▼

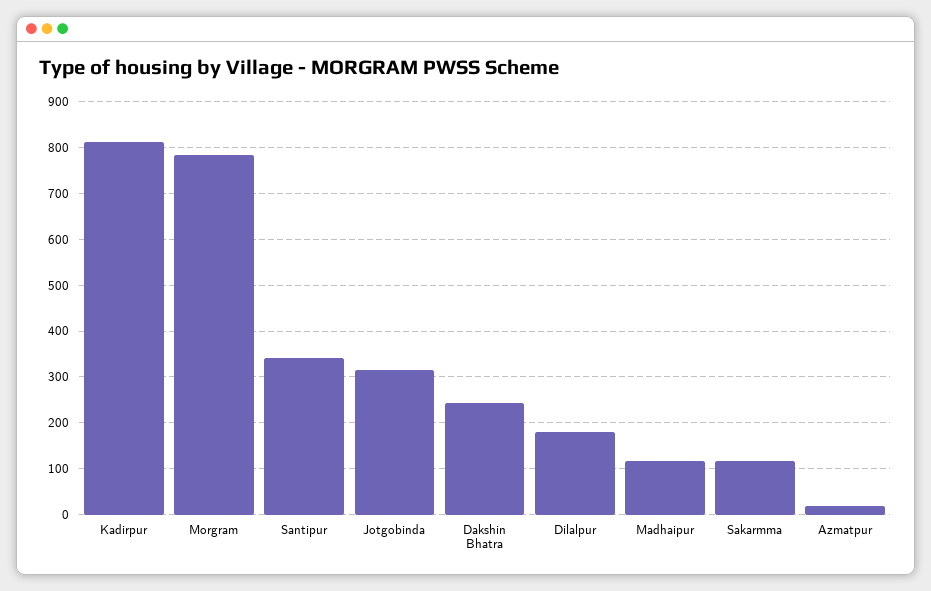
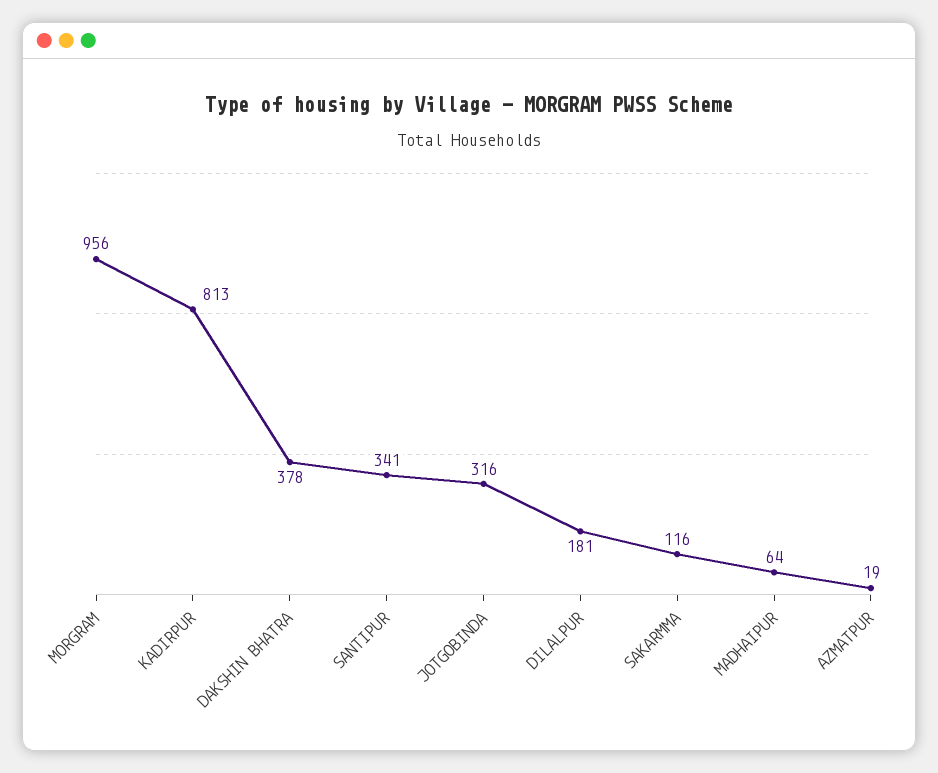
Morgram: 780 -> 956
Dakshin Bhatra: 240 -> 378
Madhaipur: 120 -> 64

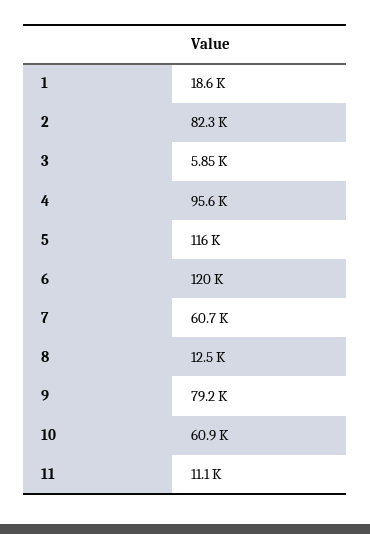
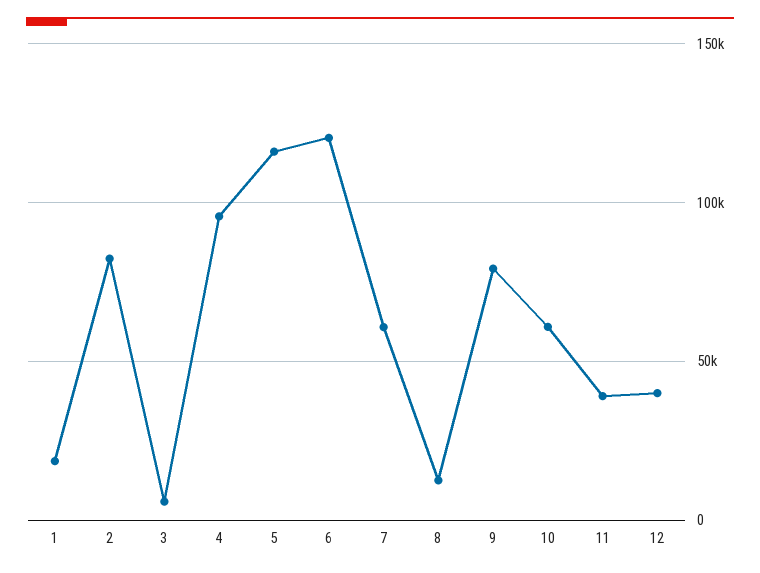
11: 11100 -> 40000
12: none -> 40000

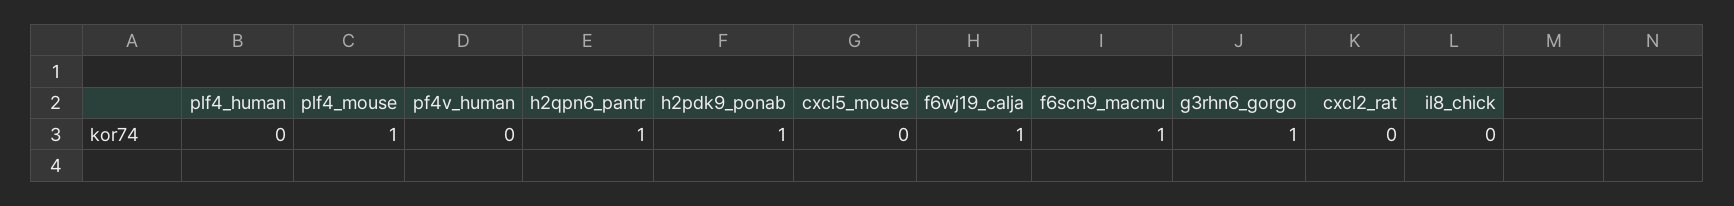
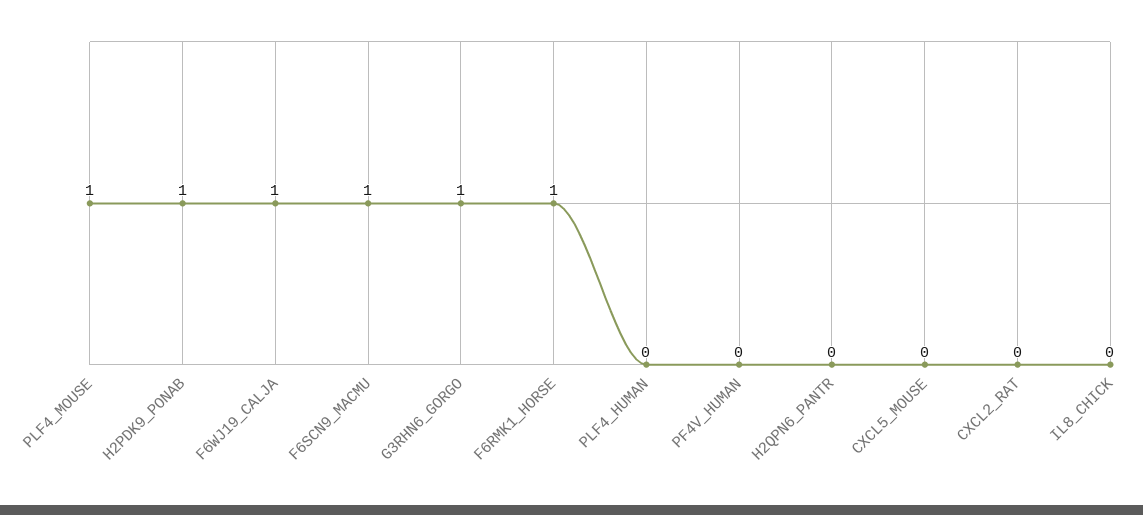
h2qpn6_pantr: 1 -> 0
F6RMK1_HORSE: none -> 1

▲

WHAT YOU NEED TO DO - Produce an exact reprint of the entries, dropping the images.

TASK RESULT -
Morgram: 780 -> 956
Dakshin Bhatra: 240 -> 378
Madhaipur: 120 -> 64

11: 11100 -> 40000
12: none -> 40000

h2qpn6_pantr: 1 -> 0
F6RMK1_HORSE: none -> 1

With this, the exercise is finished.